How to Cope When Daylight Saving Time Starts
Popularized as a way to save fuel by maximizing natural light during World War I and II, daylight saving time (DST), the practice of turning clocks ahead by one hour for several months, is controversial today. One hour may not seem like a big deal, but the transition is a cause of health issues and traffic accidents.
“We think of the clock's change as just changing the hours, but it's about alignment with people’s circadian rhythms,” says Alexandra Brown, MD, a physician with Columbia Primary Care, referring to the body’s 24-hour internal clock. “Deep brain connections are going on here.”
The spring-forward side of the twice-yearly clock change is when negative effects are most severe.
Sleep disorders specialist Carl Bazil, MD, PhD, explains: "The primary regulator of your internal clock is light, and you may get less morning light with this change. When you get up an hour earlier for DST, your body clock is still on standard time (at least at first), leading to more morning grogginess and a minor equivalent of jet lag."
If your body clock is not in line with your sleep cycle, you can be off kilter, mentally and physically. When DST begins, hospital admissions and cardiovascular events, like heart attacks, rise. Studies also show the clock misalignment can cause changes at the cellular level.
Daylight saving time around the world
More than 60% of the world uses standard time year-round, never switching to DST. And every year another country joins that group. In 2019, the European Parliament decided to permanently eliminate DST in the European Union, though the change has been postponed by the pandemic. Other countries are working toward the same goal.

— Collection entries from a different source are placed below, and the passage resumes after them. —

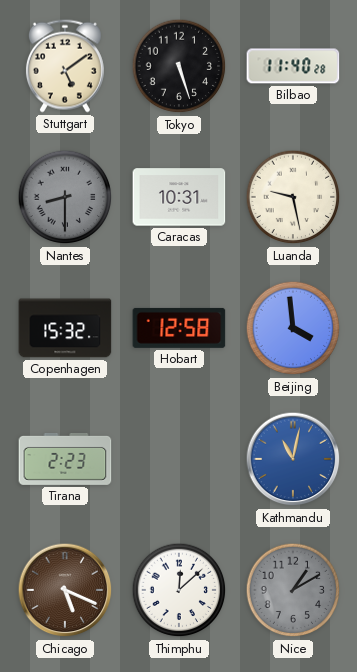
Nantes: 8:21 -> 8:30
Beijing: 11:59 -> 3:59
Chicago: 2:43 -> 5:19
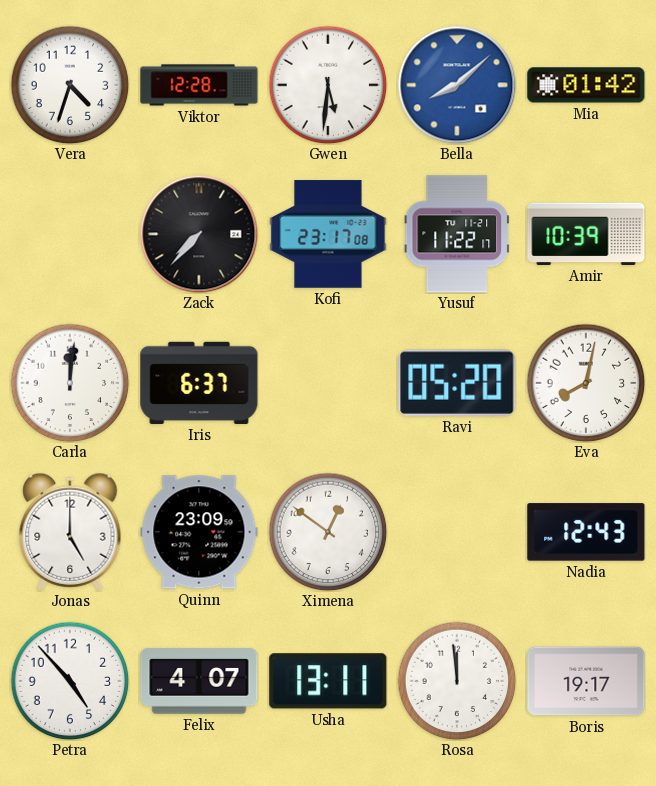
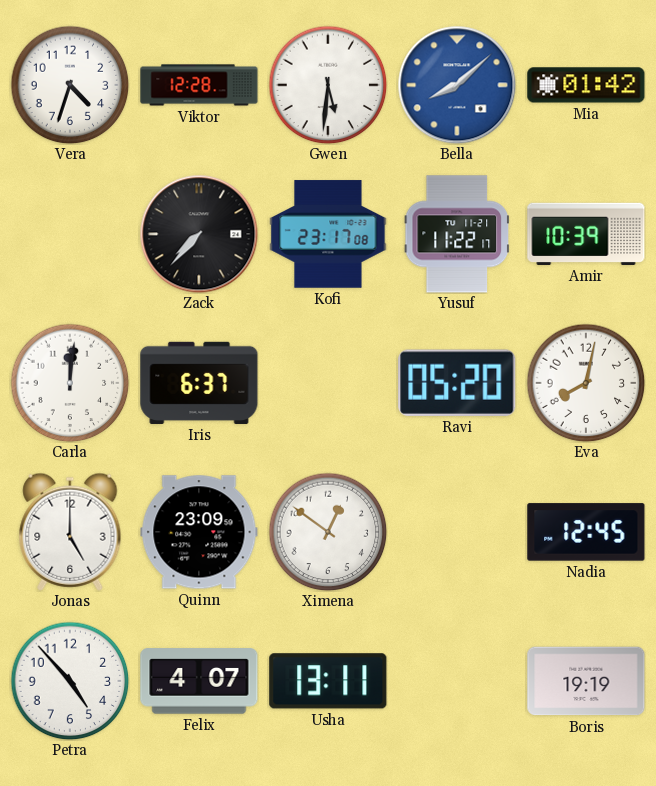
Nadia: 12:43 -> 12:45
Rosa: 11:59 -> none
Boris: 19:17 -> 19:19
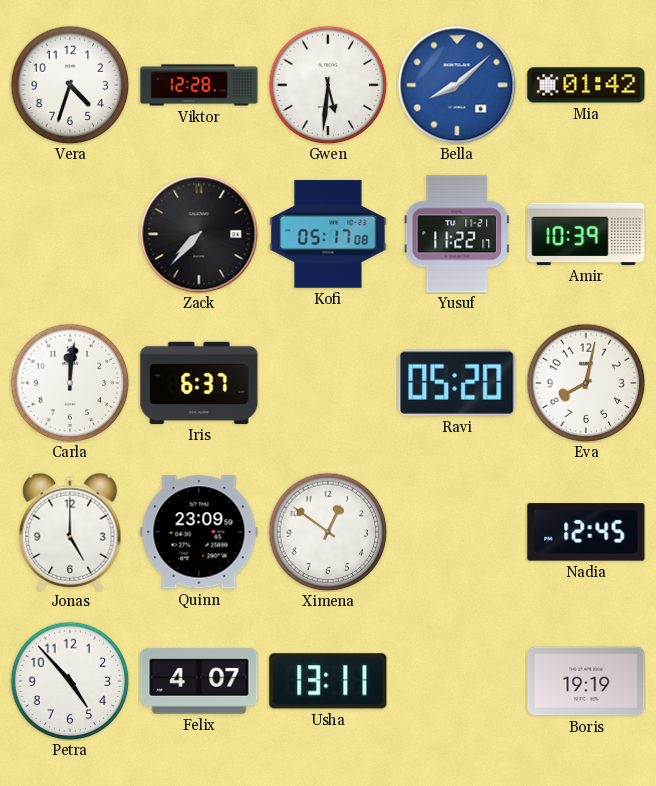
Kofi: 23:17 -> 05:17
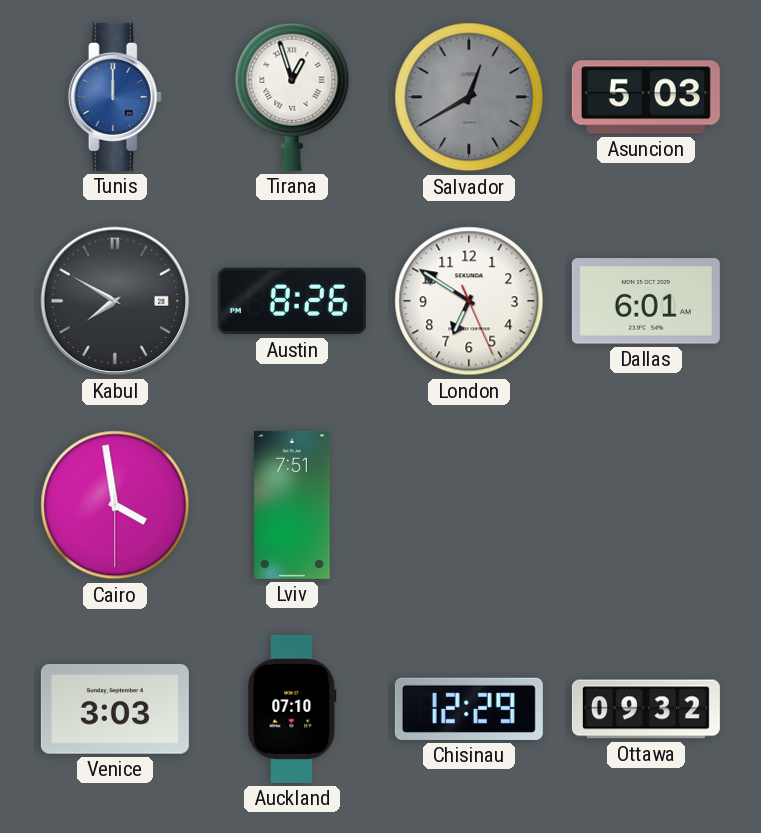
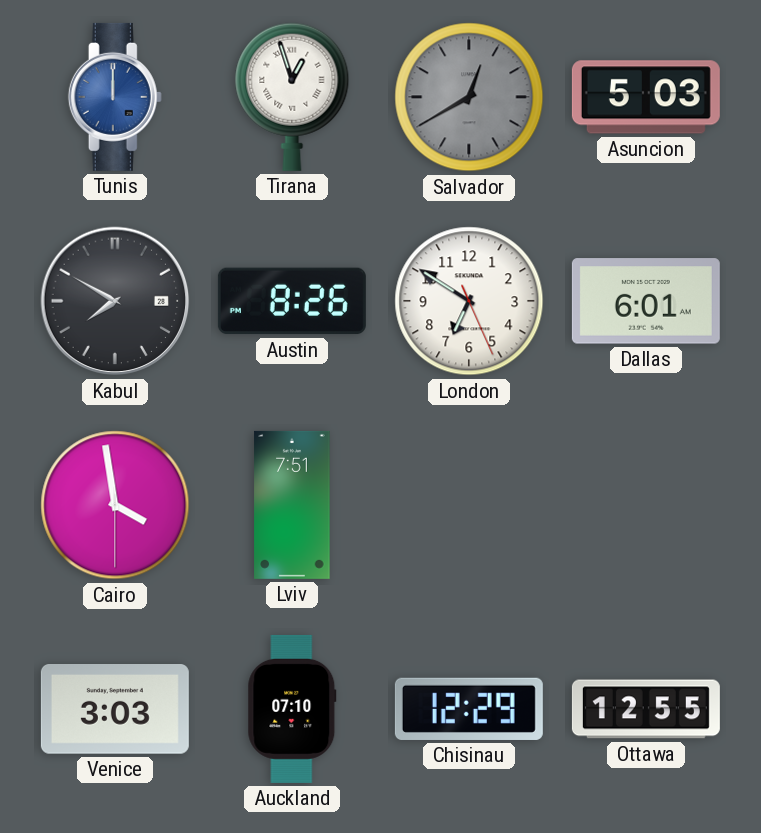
Ottawa: 09:32 -> 12:55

On the other side of the Atlantic—and point of view—some members of U.S. Congress have recently proposed eliminating standard time, pushing to make DST permanent. Current U.S. law allows states to renounce DST (looking at you, Hawaii and Arizona), but abandoning standard time is not allowed. On March 13, 2022, most U.S. states will switch to DST. Standard time resumes Nov. 6, 2022.
How to combat the effects of changing clocks
Wherever you are when a clock change happens, there are ways to minimize the effects. Brown and Bazil advise patients:
- Shift your sleep schedule in advance, by 15 minutes.
- Go to bed and wake up 15 minutes earlier each day for two or three days before the clocks change.
- Avoid light stimulation, like electronic screens, one hour before bedtime.
- Take a walk outside within two hours of waking up, especially if the sun is shining.
- Spend time in the glow of a sunlight-mimicking lamp.
- Lights that mimic outdoor light can help regulate circadian rhythm. Talk to your doctor if your physical or mental health remains off after one week.
- Know how and when to use melatonin.
- As little as 1 mg, one hour before bedtime, tells your brain it’s time to wind down. For DST, use for one week and stop.
- Drink one cup of coffee or tea.
- Caffeine can help with minor symptoms of fatigue in the morning, but not to excess and not at night. “You cannot use caffeine copiously to stay awake,” says Brown. “That works against you.”
Carl Bazil, MD, PhD, is director of the Sleep Disorders Center at Columbia University Irving Medical Center and professor of neurology at Columbia University Vagelos College of Physicians and Surgeons.
Alexandra Brown, MD, is a primary care physician specializing in family medicine at Columbia Primary Care and assistant professor of medicine at Columbia University Vagelos College of Physicians and Surgeons.